Hasta ahora todo lo que habían conseguido era un collar en Accessorize con el que Barbara pensó que no se sentiría completamente estúpida y un montón de artículos de maquillaje comprados en Boots. El maquillaje consistía en lo que Hadiyyah le dijo que debía comprar, si bien Barbara dudaba sinceramente de que fuese a usarlo alguna vez. Había aceptado la idea del maquillaje sólo porque la niña se había mostrado absolutamente irreductible ante la sistemática negativa de Barbara a comprar cualquier cosa. Hadiyyah había revisado todos los colgadores de ropa que habían visto hasta ahora. Por lo tanto, parecía justo que ella cediera en algo y pensó que el maquillaje podía ser esa opción. De modo que llenó su canasta con base, colorete, sombra de ojos, delineador de ojos, rímel, varios colores inquietantes de lápiz de labios, cuatro clases diferentes de cepillos y un bote de polvos sueltos que se suponía «fijarían todo en su lugar», tal y como le dijo Hadiyyah. Al parecer, las compras que Hadiyyah sugería que Barbara hiciera dependían en gran medida de la observación que hacía la niña de los rituales de su madre cada mañana, que a su vez dependían en gran medida de «potes de esto y aquello… Ella siempre tiene un aspecto radiante, Barbara, espera a verla». Ver a la madre de Hadiyyah era algo que no había sucedido en los catorce meses que habían pasado desde que conoció a la pequeña y a su padre, y el eufemismo «se marchó a Canadá de vacaciones» comenzaba a adquirir un significado que le resultaba difícil seguir ignorando.

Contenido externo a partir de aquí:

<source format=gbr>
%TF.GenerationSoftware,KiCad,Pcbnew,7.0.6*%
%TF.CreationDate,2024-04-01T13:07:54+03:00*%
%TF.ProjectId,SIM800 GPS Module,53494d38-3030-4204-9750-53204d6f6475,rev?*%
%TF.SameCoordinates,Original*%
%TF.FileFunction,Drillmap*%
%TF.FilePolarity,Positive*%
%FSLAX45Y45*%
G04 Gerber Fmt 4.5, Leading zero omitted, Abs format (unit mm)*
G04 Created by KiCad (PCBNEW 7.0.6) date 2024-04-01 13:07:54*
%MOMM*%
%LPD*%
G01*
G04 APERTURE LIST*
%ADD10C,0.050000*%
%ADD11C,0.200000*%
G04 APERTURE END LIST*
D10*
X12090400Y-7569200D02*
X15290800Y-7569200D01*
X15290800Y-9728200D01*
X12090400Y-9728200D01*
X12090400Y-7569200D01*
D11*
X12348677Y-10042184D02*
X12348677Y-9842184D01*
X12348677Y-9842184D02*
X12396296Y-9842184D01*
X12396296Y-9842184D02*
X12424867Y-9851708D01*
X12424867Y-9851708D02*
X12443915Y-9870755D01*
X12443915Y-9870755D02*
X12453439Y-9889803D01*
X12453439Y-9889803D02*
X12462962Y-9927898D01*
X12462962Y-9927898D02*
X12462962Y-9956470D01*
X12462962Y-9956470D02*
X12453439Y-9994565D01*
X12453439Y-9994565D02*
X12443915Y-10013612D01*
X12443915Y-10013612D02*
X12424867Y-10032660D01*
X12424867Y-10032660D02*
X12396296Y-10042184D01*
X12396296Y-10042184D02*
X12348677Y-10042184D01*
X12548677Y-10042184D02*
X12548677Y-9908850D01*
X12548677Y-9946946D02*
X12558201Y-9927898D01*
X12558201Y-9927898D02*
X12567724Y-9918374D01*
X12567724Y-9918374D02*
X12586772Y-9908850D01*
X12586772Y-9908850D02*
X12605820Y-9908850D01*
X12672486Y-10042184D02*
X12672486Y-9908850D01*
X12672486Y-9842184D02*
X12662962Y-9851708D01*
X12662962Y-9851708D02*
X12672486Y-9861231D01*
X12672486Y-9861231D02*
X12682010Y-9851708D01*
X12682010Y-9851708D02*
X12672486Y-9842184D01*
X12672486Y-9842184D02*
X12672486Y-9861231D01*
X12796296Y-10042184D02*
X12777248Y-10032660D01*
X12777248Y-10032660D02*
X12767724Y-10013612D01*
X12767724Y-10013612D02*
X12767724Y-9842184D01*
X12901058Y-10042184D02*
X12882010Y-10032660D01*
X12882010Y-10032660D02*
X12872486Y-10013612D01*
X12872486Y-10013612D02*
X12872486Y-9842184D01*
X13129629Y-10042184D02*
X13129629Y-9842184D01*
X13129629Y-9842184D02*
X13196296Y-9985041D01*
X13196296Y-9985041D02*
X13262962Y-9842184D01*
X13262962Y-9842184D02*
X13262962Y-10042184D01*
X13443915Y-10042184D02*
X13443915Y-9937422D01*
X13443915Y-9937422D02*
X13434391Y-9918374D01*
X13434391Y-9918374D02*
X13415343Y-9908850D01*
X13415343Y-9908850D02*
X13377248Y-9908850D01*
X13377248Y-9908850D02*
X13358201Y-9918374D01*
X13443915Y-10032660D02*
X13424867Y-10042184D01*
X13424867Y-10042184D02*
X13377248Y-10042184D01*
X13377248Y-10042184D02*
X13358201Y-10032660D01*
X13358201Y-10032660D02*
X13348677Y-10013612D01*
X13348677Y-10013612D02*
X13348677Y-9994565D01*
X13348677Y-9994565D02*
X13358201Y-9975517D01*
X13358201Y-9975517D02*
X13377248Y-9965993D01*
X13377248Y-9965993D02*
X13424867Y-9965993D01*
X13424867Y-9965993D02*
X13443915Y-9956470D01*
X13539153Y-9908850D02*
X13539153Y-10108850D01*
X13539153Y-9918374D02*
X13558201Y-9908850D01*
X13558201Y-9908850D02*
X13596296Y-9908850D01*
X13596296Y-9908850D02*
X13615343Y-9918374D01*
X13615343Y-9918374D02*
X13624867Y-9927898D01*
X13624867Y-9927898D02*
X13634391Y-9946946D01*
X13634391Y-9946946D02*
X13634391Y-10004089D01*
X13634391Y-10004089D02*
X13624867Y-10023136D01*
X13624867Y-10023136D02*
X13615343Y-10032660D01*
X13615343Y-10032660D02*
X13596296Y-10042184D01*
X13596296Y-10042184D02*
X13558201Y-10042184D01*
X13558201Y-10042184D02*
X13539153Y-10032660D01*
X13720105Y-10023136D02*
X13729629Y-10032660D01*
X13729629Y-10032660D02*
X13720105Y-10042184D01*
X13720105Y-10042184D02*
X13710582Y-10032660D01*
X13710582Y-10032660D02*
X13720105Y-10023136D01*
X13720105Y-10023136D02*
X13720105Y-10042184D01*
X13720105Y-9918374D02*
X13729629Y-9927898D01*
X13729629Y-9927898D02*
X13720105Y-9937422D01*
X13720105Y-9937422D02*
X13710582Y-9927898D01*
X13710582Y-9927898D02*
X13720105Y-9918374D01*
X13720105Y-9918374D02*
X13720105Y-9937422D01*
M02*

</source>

– ¿No puedo apañármelas sólo con colorete?
Hadiyyah le respondió mofándose de ella abiertamente.
– Venga ya, Barbara -se rió la cría.
En Marks & Spencer, Hadiyyah no quiso ni oír hablar de que Barbara fuese a la sección de cualquier cosa que la niña considerase «apropiada para la señora Silver… Sabes lo que quiero decir». Ella tenía en mente esa prenda básica de todo guardarropa -la antes mencionada falda acampanada- y se declaró satisfecha con el hecho de que al menos era pleno verano y las prendas de otoño acababan de llegar. Por lo tanto, los artículos en oferta aún no habían sido manoseados por innumerables «madres trabajadoras que usan esta clase de cosas, Barbara. Ahora estarán de vacaciones con sus críos, de modo que no tenemos que preocuparnos por tener que conformarnos sólo con las sobras».

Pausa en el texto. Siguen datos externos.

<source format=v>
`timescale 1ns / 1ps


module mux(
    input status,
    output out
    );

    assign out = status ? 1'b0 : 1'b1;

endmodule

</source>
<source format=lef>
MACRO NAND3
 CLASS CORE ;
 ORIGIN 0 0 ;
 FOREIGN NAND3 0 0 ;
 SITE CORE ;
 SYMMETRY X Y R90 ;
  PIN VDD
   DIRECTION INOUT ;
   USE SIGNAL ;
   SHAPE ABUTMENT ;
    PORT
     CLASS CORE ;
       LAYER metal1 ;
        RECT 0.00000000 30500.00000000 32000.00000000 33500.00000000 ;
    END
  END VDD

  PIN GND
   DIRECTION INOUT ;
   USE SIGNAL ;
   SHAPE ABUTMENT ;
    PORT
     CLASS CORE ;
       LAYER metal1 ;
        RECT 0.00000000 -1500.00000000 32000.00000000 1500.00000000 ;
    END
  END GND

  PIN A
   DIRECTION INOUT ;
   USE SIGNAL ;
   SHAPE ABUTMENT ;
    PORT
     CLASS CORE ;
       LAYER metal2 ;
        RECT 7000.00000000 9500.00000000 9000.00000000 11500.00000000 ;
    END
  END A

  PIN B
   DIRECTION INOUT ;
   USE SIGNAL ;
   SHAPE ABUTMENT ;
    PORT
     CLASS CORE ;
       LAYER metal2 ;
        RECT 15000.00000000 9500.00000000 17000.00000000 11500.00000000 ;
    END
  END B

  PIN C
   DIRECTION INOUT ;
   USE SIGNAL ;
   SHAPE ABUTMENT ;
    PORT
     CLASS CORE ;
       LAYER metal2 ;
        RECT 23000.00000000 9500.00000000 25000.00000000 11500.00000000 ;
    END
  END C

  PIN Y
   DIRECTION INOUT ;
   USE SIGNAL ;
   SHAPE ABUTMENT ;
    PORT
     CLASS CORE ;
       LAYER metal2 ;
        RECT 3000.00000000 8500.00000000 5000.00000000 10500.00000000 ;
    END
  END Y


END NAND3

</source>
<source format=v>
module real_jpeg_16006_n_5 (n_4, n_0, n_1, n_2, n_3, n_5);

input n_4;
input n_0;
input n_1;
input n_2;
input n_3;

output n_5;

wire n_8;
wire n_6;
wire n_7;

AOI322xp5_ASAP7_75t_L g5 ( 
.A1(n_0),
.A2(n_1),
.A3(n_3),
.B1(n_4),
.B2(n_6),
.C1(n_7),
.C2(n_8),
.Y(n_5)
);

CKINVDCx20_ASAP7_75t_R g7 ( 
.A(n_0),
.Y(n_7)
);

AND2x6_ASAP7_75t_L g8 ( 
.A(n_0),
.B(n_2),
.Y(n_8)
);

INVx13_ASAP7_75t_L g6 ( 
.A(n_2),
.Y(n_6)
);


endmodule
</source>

– Gracias a Dios -dijo Barbara.
Se dirigió hacia unos conjuntos en verde y ciruela cuando Hadiyyah la cogió con fuerza del brazo y la llevó en otra dirección. La niña se mostró satisfecha cuando encontraron «prendas separadas, Barbara, que podemos juntar para hacer conjuntos. Oh, y mira, tienen blusas con corbata de lazo. Son muy monas, ¿no crees?».

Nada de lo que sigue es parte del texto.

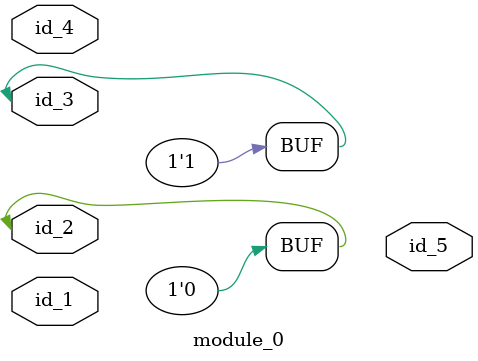
<source format=v>
module module_0 (
    id_1,
    id_2,
    id_3,
    id_4,
    id_5
);
  output id_5;
  inout id_4;
  inout id_3;
  inout id_2;
  inout id_1;
  initial begin
    id_3 <= 1;
    id_2 <= 1 << 1;
  end
endmodule

</source>
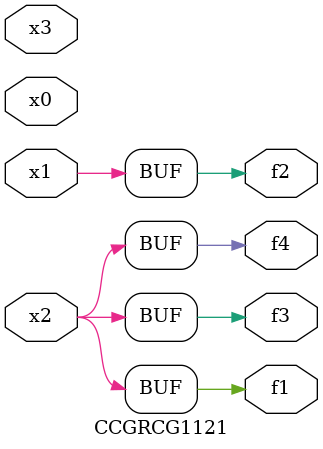
<source format=v>
module CCGRCG1121(
	input x0, x1, x2, x3,
	output f1, f2, f3, f4
);
	assign f1 = x2;
	assign f2 = x1;
	assign f3 = x2;
	assign f4 = x2;
endmodule

</source>
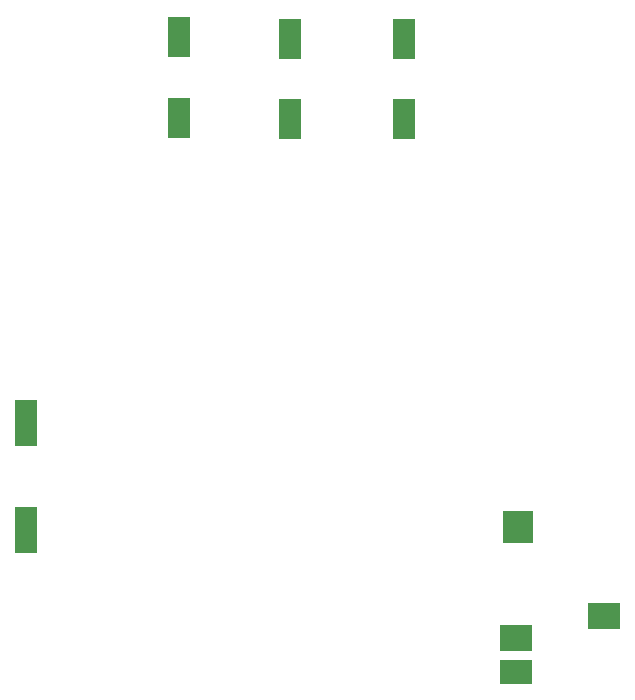
<source format=gbr>
%TF.GenerationSoftware,Altium Limited,Altium Designer,18.1.6 (161)*%
G04 Layer_Color=128*
%FSLAX26Y26*%
%MOIN*%
%TF.FileFunction,Paste,Bot*%
%TF.Part,Single*%
G01*
G75*
%TA.AperFunction,SMDPad,CuDef*%
%ADD42R,0.110236X0.078740*%
%ADD43R,0.102362X0.110236*%
%ADD44R,0.110236X0.086614*%
%ADD45R,0.074803X0.155512*%
%ADD46R,0.076772X0.137795*%
D42*
X3713661Y1954961D02*
D03*
D43*
X3717598Y2435276D02*
D03*
D44*
X4005000Y2140000D02*
D03*
X3713661Y2065197D02*
D03*
D45*
X2080000Y2782165D02*
D03*
Y2427835D02*
D03*
D46*
X2590000Y4069843D02*
D03*
Y3800157D02*
D03*
X2960000Y4064843D02*
D03*
Y3795157D02*
D03*
X3340000Y4064843D02*
D03*
Y3795157D02*
D03*
%TF.MD5,6f00d88397ec23db45afc609ddf17a89*%
M02*

</source>
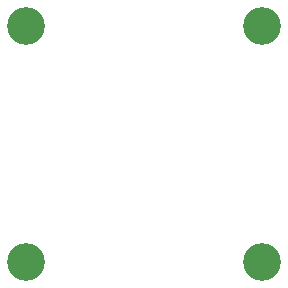
<source format=gbr>
%TF.GenerationSoftware,KiCad,Pcbnew,9.0.2*%
%TF.CreationDate,2025-06-01T02:51:53-04:00*%
%TF.ProjectId,Encoder,456e636f-6465-4722-9e6b-696361645f70,rev?*%
%TF.SameCoordinates,Original*%
%TF.FileFunction,Soldermask,Bot*%
%TF.FilePolarity,Negative*%
%FSLAX46Y46*%
G04 Gerber Fmt 4.6, Leading zero omitted, Abs format (unit mm)*
G04 Created by KiCad (PCBNEW 9.0.2) date 2025-06-01 02:51:53*
%MOMM*%
%LPD*%
G01*
G04 APERTURE LIST*
%ADD10C,3.200000*%
G04 APERTURE END LIST*
D10*
%TO.C,REF\u002A\u002A*%
X110000000Y-95000000D03*
%TD*%
%TO.C,REF\u002A\u002A*%
X130000000Y-95000000D03*
%TD*%
%TO.C,REF\u002A\u002A*%
X130000000Y-75000000D03*
%TD*%
%TO.C,REF\u002A\u002A*%
X110000000Y-75000000D03*
%TD*%
M02*

</source>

Cogió una de las blusas para que Barbara la examinara.
La mujer no podía imaginarse llevando una blusa, y mucho menos con un voluminoso lazo en el cuello.
– No creerás que eso favorece la línea de mi barbilla, ¿verdad? ¿Qué me dices de esto? -Cogió un vestido sin mangas de una pila perfectamente doblada.
– Nada de vestidos sin mangas -dijo Hadiyyah. Volvió a dejar la blusa en el colgador-. Oh, de acuerdo. Supongo que el lazo es demasiado.
Barbara alabó al Todopoderoso por esa declaración. Comenzó a revisar las faldas. Hadiyyah hizo lo mismo. Finalmente, seleccionaron cinco sobre las que tuvieron que ponerse de acuerdo, si bien iban haciendo concesiones mutuas a cada paso del camino: Hadiyyah devolvía al colgador, sin dudarlo, cualquier falda que considerase propia de la señora Silver; mientras que Barbara temblaba ante cualquier cosa que pudiese llamar la atención.